# 5th wheel wiring hook-up-how do I figure out how to wire my umbilical prperly



## ttrazor (Sep 3, 2006)

I just bought a used Alpenlite 5th wheel and the previous owner "messed" with the wiring on the female umbilical hook-up. How do I figure out which wires do what so I may wire it to my truck?


----------



## hertig (Sep 4, 2006)

Re: 5th wheel wiring hook-up-how do I figure out how to wire my umbilical prperly

First of all, how many wires are there?  My 5ver had 7, but only 6 were used (ground, batt charge, tail/running lights, left stop, right stop and brake.  The seventh wire is often used for backup light.

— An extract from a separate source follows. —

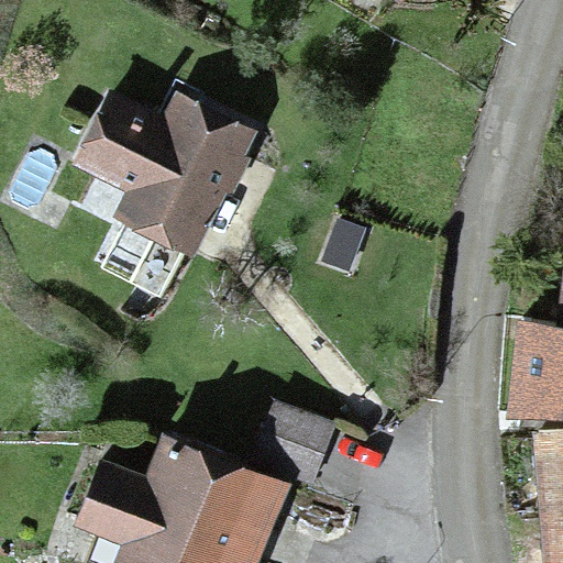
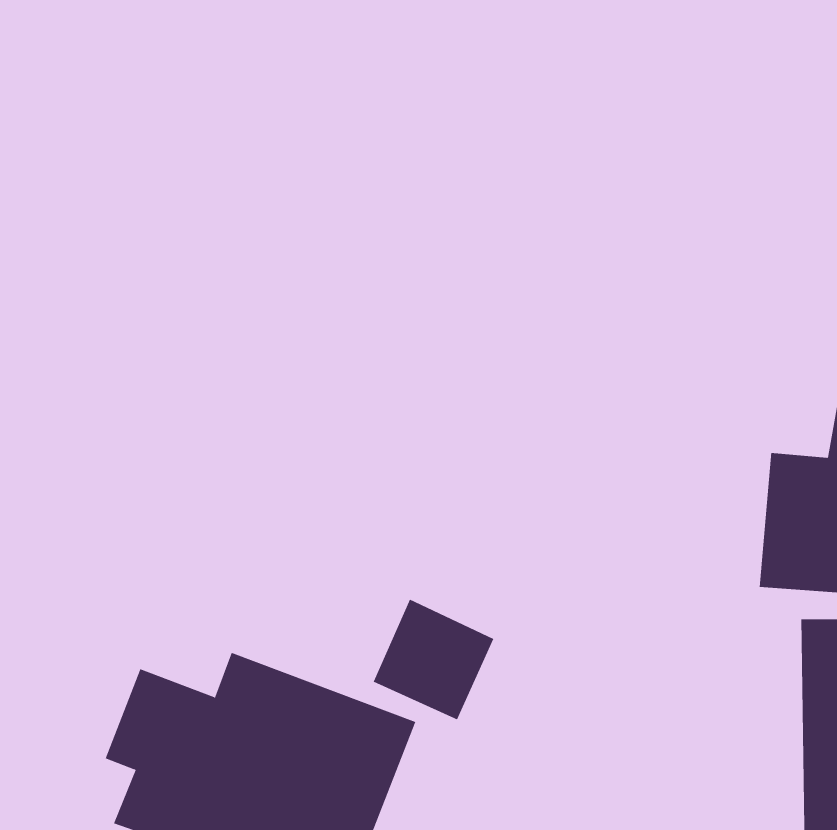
building: [81,114,251,255] -> none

Disconnect all wires from the batteries in the trailer (so you won't damage your test equipment).  Now find out which wire is ground.  The easiest way to do this is to use an ohmmeter or continuty tester from each wire to the chassis.  Once you have ground, you can apply 12v from ground to each wire until the running/license plate light comes on, the left stop light comes on and the right stop light comes on.  This is the minimum harness, 4 wires.  Lable each wire as you find it, of course.

To find the battery charge wire, apply a voltage from ground to each unknown wire until that voltage appears across the wires which go to the batteries (they must still be unhooked).  This should leave 1 wire, which is usually the brake.


----------



## TexasClodhopper (Sep 4, 2006)

Re: 5th wheel wiring hook-up-how do I figure out how to wire my umbilical prperly

One small change to hertig's procedure:

When you are checking for the 'ground' wire, check ALL of the wires in your bundle.

Considering that someone else 'messed' with the wiring, you may have more than one wire connected to 'ground'.  You won't want to apply 12v from a 'ground' to another 'ground' without a fused source, anyway.


----------



## Grandview Trailer Sa (Sep 5, 2006)

Re: 5th wheel wiring hook-up-how do I figure out how to wire my umbilical prperly

Under your other post I left you the wiring code earlier today.


----------